Au hasard d’une soirée, un jeune journaliste me disait travailler pour la rubrique « Enseignement, Formation. » Et voilà, pensai-je, une chance de l’intéresser à l’expérience lyonnaise menée à l’initiative du Mouvement, « Contre l’exclusion, une qualification » : conduire en trois ans des travailleurs très pauvres au niveau du CAP1
A peine avais-je commencé à parler de cette expérience, qu’il m’interrompit net : « Cela n’est pas du tout de notre domaine ! Nous visons le top niveau, le fin du fin des formations universitaires. »

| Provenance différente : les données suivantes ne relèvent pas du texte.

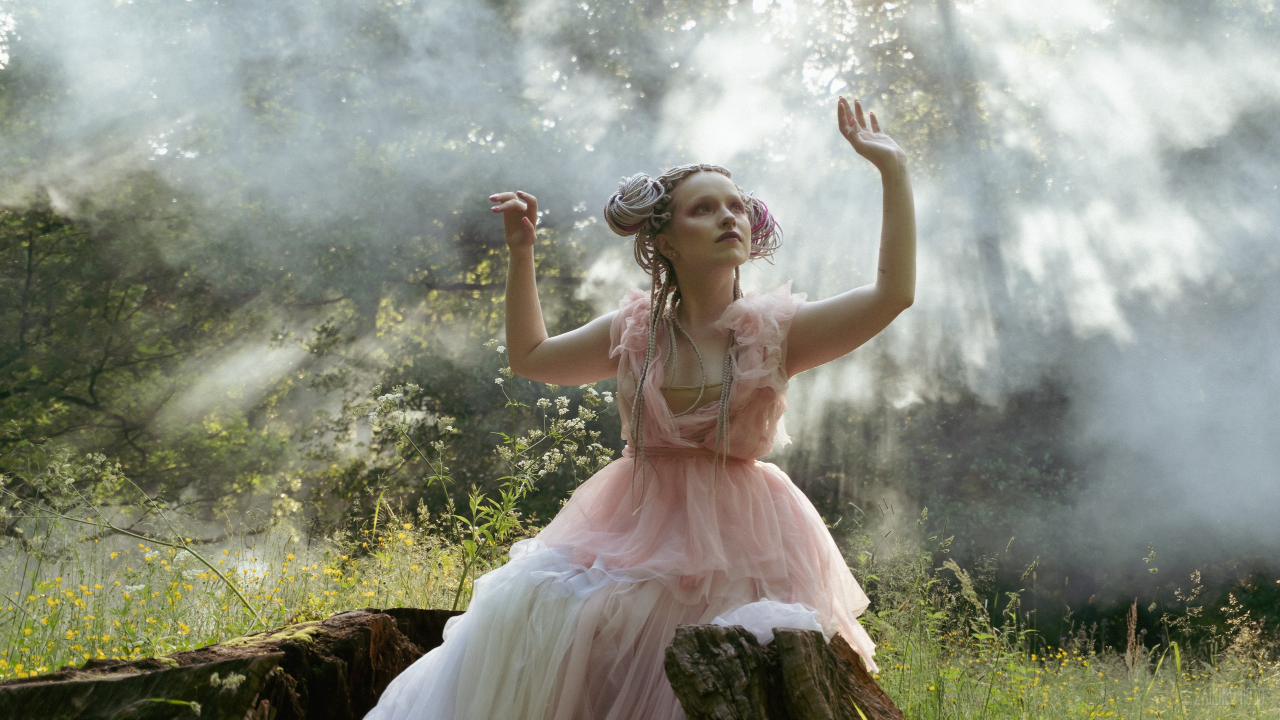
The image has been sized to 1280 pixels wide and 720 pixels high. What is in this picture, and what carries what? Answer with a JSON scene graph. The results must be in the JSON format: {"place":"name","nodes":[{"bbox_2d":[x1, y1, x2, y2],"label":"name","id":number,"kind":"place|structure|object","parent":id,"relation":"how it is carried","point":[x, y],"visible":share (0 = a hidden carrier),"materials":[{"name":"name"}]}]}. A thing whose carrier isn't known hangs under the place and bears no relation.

Pareille anecdote peut, certes, donner à penser sur le système des médias. Mais pourquoi s’arrêter là ? N’est-ce pas chacune des institutions de la société qui visant le top niveau, fabrique des exclus, et donc des chômeurs de longue durée ? Question toujours essentielle. Surtout en ces temps de rentrée scolaire.
Comme tout salarié, ou presque, ce journaliste s’efforçait de faire ce qu’on attendait de lui, seule façon d’espérer garder son emploi et d’obtenir une promotion.

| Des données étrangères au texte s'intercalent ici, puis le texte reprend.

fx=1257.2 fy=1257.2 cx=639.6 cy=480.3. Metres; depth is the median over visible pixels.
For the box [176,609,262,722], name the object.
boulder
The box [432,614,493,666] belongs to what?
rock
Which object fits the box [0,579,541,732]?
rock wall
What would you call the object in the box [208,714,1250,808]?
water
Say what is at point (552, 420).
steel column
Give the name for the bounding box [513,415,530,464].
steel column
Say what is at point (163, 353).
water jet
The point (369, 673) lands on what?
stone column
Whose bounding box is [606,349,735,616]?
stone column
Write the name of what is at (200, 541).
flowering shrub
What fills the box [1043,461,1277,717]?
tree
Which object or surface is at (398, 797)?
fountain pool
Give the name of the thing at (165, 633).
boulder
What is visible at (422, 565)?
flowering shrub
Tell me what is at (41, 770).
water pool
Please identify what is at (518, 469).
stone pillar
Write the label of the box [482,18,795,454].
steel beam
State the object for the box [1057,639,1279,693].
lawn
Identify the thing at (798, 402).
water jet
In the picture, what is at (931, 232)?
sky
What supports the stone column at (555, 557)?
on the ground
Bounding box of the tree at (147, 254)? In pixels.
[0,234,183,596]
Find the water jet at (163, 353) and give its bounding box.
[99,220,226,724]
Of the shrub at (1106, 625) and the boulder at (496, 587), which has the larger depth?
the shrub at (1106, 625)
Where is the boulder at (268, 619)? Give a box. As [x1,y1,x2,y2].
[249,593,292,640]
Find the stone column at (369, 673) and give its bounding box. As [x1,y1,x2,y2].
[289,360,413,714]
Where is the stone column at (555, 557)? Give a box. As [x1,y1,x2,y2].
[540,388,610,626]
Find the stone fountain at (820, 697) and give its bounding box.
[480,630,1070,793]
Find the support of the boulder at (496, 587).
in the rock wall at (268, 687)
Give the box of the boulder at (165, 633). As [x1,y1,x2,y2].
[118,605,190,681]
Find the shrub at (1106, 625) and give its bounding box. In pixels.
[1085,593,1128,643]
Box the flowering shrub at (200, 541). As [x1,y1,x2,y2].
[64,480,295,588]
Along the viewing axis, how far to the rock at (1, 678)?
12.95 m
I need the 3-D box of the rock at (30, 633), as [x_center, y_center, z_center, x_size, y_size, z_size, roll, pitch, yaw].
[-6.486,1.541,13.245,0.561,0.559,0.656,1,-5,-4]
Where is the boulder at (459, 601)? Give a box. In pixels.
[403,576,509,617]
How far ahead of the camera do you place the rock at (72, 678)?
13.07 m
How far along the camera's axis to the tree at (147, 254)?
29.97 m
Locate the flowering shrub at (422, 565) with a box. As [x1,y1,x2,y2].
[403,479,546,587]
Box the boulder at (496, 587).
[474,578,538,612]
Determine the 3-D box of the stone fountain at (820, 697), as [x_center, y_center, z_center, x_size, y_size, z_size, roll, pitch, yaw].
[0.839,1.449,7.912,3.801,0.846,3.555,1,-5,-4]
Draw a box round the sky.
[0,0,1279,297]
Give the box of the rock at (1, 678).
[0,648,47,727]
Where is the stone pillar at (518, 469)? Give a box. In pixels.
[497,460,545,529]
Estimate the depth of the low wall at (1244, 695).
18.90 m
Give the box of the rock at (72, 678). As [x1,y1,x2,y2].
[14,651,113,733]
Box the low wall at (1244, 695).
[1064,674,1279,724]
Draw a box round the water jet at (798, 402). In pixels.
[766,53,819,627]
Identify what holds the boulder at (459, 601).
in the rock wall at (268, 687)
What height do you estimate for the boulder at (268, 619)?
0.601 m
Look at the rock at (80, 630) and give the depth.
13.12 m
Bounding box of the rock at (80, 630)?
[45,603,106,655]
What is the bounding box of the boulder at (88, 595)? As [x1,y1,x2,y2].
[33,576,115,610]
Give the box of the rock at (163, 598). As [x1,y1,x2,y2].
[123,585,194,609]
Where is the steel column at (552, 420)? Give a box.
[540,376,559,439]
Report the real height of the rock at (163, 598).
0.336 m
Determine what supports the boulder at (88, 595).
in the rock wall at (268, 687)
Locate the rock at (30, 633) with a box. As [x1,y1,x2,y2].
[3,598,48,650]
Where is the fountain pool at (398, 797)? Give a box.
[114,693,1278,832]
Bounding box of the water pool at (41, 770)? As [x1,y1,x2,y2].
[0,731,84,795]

Sans le savoir, il m’a rappelé qu’il y avait toujours un risque à se compromettre avec les derniers de la classe ou de l’entreprise.

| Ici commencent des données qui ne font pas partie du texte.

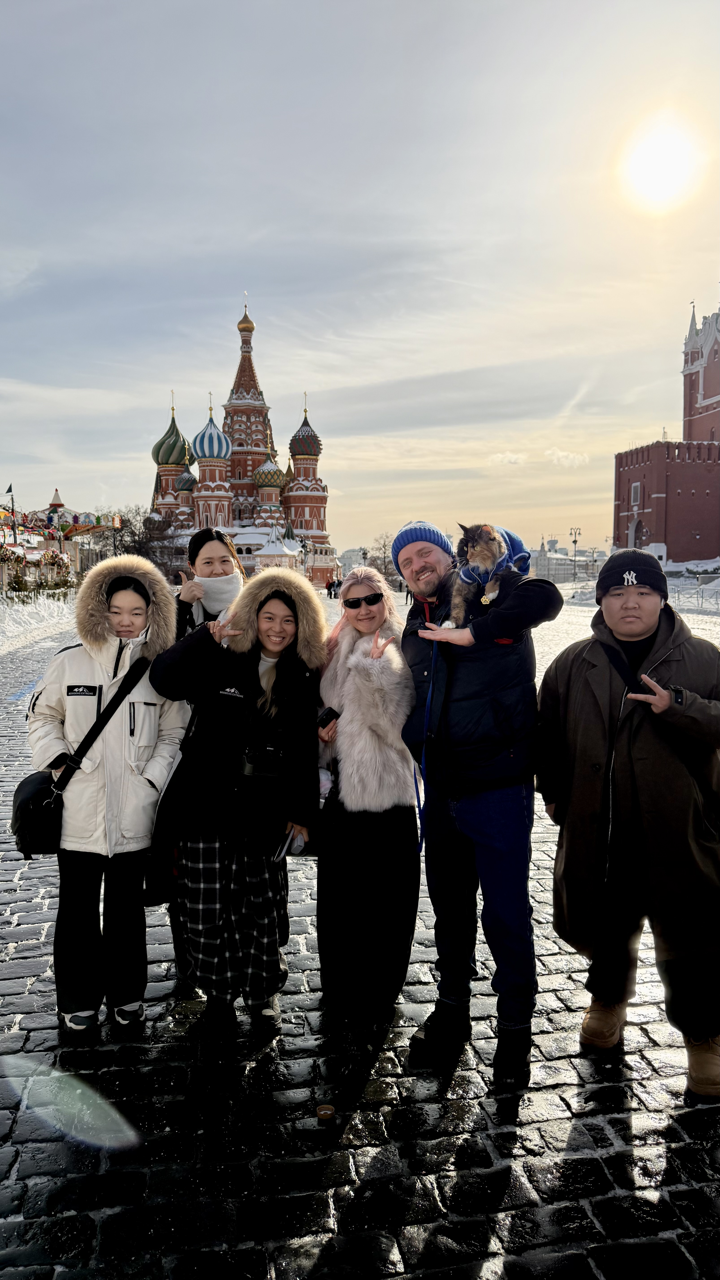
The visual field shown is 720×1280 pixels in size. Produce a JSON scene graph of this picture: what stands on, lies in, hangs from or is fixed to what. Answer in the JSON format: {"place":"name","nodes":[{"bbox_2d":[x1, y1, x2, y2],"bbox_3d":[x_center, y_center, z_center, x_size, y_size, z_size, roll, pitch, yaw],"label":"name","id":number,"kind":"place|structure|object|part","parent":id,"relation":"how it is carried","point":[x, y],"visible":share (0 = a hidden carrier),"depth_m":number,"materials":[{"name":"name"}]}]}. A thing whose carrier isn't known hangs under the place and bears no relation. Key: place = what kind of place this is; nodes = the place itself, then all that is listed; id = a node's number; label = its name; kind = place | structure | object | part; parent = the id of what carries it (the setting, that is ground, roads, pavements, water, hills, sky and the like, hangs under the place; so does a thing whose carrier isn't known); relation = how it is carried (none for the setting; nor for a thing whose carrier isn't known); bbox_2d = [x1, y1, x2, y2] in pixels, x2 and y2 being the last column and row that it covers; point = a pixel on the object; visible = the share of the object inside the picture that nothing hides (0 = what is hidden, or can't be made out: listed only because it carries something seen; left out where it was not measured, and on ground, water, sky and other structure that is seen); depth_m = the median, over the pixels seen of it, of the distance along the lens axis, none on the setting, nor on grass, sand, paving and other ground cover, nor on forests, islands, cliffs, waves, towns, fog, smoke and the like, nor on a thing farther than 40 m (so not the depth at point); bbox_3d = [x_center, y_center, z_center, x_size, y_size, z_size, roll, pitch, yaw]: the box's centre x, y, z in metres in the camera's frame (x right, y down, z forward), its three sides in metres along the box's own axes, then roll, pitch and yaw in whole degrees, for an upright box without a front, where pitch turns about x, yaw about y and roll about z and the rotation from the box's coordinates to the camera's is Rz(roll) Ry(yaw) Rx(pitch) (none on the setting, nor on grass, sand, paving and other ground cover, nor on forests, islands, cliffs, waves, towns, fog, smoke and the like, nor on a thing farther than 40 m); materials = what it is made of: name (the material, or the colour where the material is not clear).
{"place":"outdoors","nodes":[
{"label":"outdoors","id":0,"kind":"place"},
{"bbox_2d":[0,588,77,653],"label":"snow bank","id":1,"kind":"structure","parent":0,"point":[1,630],"materials":[{"name":"white snow"}]},
{"bbox_2d":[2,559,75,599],"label":"christmas decoration","id":2,"kind":"object","parent":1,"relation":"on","point":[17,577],"visible":0.64,"depth_m":36.39,"materials":[{"name":"plant"}]},
{"bbox_2d":[0,486,111,594],"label":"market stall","id":3,"kind":"structure","parent":0,"point":[51,538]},
{"bbox_2d":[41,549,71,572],"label":"decoration","id":4,"kind":"object","parent":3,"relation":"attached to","point":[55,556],"visible":0.85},
{"bbox_2d":[146,296,335,589],"label":"cathedral","id":5,"kind":"structure","parent":0,"point":[316,538],"materials":[{"name":"red brick"}]},
{"bbox_2d":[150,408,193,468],"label":"green onion dome","id":6,"kind":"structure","parent":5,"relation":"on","point":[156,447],"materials":[{"name":"green metal"}]},
{"bbox_2d":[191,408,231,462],"label":"onion dome","id":7,"kind":"structure","parent":5,"relation":"on","point":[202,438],"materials":[{"name":"metal"}]},
{"label":"onion dome","id":8,"kind":"part","parent":5,"relation":"part of","materials":[{"name":"gold metal"}]},
{"bbox_2d":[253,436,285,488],"label":"golden dome","id":9,"kind":"structure","parent":5,"relation":"on","point":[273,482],"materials":[{"name":"metal"}]},
{"bbox_2d":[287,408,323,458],"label":"dark onion dome","id":10,"kind":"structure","parent":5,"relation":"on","point":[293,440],"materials":[{"name":"metal"}]},
{"label":"dome","id":11,"kind":"part","parent":5,"relation":"part of","materials":[{"name":"multicoloured metal"}]},
{"bbox_2d":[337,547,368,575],"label":"distant building","id":12,"kind":"structure","parent":0,"point":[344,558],"materials":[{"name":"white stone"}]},
{"bbox_2d":[0,580,718,1279],"label":"cobblestone pavement","id":13,"kind":"structure","parent":0,"point":[636,1121],"materials":[{"name":"grey stone"}]},
{"bbox_2d":[24,555,190,1040],"bbox_3d":[-1.124,0.645,3.770,0.673,1.979,0.700,-1,5,-6],"label":"woman","id":14,"kind":"object","parent":13,"relation":"on","point":[120,595],"visible":0.88,"depth_m":3.63},
{"bbox_2d":[9,652,149,856],"bbox_3d":[-1.232,0.511,3.739,0.495,0.734,0.435,-1,5,-6],"label":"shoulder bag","id":15,"kind":"object","parent":14,"relation":"hanging from","point":[21,829],"visible":0.79,"depth_m":3.59,"materials":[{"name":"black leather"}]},
{"bbox_2d":[167,523,244,993],"bbox_3d":[-0.725,0.445,4.221,0.532,2.023,0.694,-1,5,-6],"label":"woman","id":16,"kind":"object","parent":13,"relation":"on","point":[206,558],"visible":0.27,"depth_m":4.35},
{"bbox_2d":[146,566,326,1042],"bbox_3d":[-0.526,0.684,3.720,0.710,1.906,0.782,-1,5,-6],"label":"woman","id":17,"kind":"object","parent":13,"relation":"on","point":[275,667],"visible":0.93,"depth_m":3.59},
{"bbox_2d":[143,838,178,908],"bbox_3d":[-0.825,0.976,3.658,0.208,0.308,0.263,-1,5,-6],"label":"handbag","id":18,"kind":"object","parent":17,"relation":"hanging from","point":[156,899],"visible":0.57,"depth_m":3.58,"materials":[{"name":"black leather"}]},
{"bbox_2d":[239,741,285,779],"bbox_3d":[-0.394,0.500,3.532,0.234,0.133,0.144,-1,5,-6],"label":"camera","id":19,"kind":"object","parent":17,"relation":"hanging from","point":[250,757],"visible":0.93,"depth_m":3.49,"materials":[{"name":"black"}]},
{"bbox_2d":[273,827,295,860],"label":"smartphone","id":20,"kind":"object","parent":17,"relation":"in","point":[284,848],"visible":0.52,"depth_m":3.50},
{"bbox_2d":[315,1103,335,1121],"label":"bottle cap","id":21,"kind":"object","parent":13,"relation":"on","point":[327,1112],"visible":0.97,"depth_m":3.04,"materials":[{"name":"brown plastic"}]},
{"bbox_2d":[326,577,334,597],"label":"person","id":22,"kind":"object","parent":13,"relation":"on","point":[330,591],"visible":0.99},
{"bbox_2d":[313,559,421,1024],"bbox_3d":[0.031,0.655,3.894,0.595,1.960,0.814,-1,5,-6],"label":"woman","id":23,"kind":"object","parent":13,"relation":"on","point":[364,684],"visible":0.95,"depth_m":3.70},
{"bbox_2d":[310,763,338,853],"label":"handbag","id":24,"kind":"object","parent":23,"relation":"hanging from","point":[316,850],"visible":0.36,"depth_m":3.71,"materials":[{"name":"black leather"}]},
{"bbox_2d":[316,705,339,728],"bbox_3d":[-0.139,0.348,3.752,0.119,0.084,0.098,-1,5,-6],"label":"camera","id":25,"kind":"object","parent":23,"relation":"in","point":[325,714],"visible":0.85,"depth_m":3.72,"materials":[{"name":"black"}]},
{"bbox_2d":[393,515,564,1087],"bbox_3d":[0.499,0.574,3.596,0.646,2.166,0.832,-2,6,-26],"label":"man","id":26,"kind":"object","parent":13,"relation":"on","point":[487,806],"visible":0.99,"depth_m":3.38},
{"bbox_2d":[415,625,439,854],"bbox_3d":[0.317,0.454,3.781,0.144,0.977,0.336,-1,5,-6],"label":"leash","id":27,"kind":"object","parent":26,"relation":"hanging from","point":[421,843],"visible":0.83,"depth_m":3.81,"materials":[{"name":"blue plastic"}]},
{"bbox_2d":[447,521,527,623],"bbox_3d":[0.536,-0.265,3.435,0.376,0.385,0.448,2,5,18],"label":"cat","id":28,"kind":"object","parent":26,"relation":"in","point":[490,549],"visible":0.86,"depth_m":3.32},
{"bbox_2d":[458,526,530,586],"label":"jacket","id":29,"kind":"object","parent":28,"relation":"on","point":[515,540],"visible":0.56,"depth_m":3.66,"materials":[{"name":"blue fabric"}]},
{"bbox_2d":[538,546,719,1100],"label":"man","id":30,"kind":"object","parent":13,"relation":"on","point":[643,628],"visible":1,"depth_m":3.28},
{"bbox_2d":[664,575,719,613],"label":"fence","id":31,"kind":"object","parent":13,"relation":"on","point":[702,593],"visible":0.59,"depth_m":37.19,"materials":[{"name":"white metal"}]},
{"bbox_2d":[0,0,719,561],"label":"sky","id":32,"kind":"structure","parent":0,"point":[309,8],"materials":[{"name":"grey"}]},
{"bbox_2d":[488,451,526,465],"label":"cloud","id":33,"kind":"structure","parent":0,"point":[513,459],"materials":[{"name":"white"}]},
{"bbox_2d":[544,447,589,467],"label":"cloud","id":34,"kind":"structure","parent":0,"point":[558,454],"materials":[{"name":"white"}]},
{"bbox_2d":[526,537,611,583],"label":"distant building","id":35,"kind":"structure","parent":0,"point":[563,563],"materials":[{"name":"white stone"}]},
{"bbox_2d":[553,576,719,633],"label":"snowy ground","id":36,"kind":"structure","parent":0,"point":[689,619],"materials":[{"name":"white snow"}]},
{"bbox_2d":[620,119,698,207],"label":"sun","id":37,"kind":"structure","parent":0,"point":[654,167],"materials":[{"name":"white"}]},
{"bbox_2d":[609,301,719,567],"label":"brick building","id":38,"kind":"structure","parent":0,"point":[627,510],"materials":[{"name":"red brick"}]},
{"bbox_2d":[630,482,640,504],"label":"window","id":39,"kind":"structure","parent":38,"relation":"in","point":[636,489],"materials":[{"name":"white"}]},
{"bbox_2d":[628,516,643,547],"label":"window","id":40,"kind":"structure","parent":38,"relation":"in","point":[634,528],"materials":[{"name":"white"}]},
{"label":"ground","id":41,"kind":"structure","parent":0},
{"bbox_2d":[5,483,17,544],"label":"flag","id":42,"kind":"object","parent":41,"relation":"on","point":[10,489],"visible":0.87,"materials":[{"name":"fabric"}]},
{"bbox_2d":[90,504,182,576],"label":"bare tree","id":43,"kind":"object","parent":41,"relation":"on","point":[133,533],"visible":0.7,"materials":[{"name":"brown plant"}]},
{"bbox_2d":[365,533,402,588],"label":"tree","id":44,"kind":"object","parent":41,"relation":"on","point":[380,549],"visible":0.56,"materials":[{"name":"plant"}]},
{"bbox_2d":[569,526,581,582],"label":"street lamp","id":45,"kind":"object","parent":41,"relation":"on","point":[574,542],"visible":0.84,"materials":[{"name":"metal"}]}
]}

Ce risque, pourtant, certains osent le prendre. A l’école, à l’usine, à la mairie, au service social, à l’hôpital… Mais combien se décourageront faute de soutien et de compréhension ? Cette question-là aussi est essentielle. Si nous n’osons pas nous compromettre nous-mêmes, ne pourrions-nous pas du moins soutenir ceux qui ont ce courage ? Sans oublier nos enfants dont le sens de la justice est souvent plus aigu que le nôtre. Les exclus de la réussite scolaire composeront pour une grande part les chômeurs de longue durée de demain.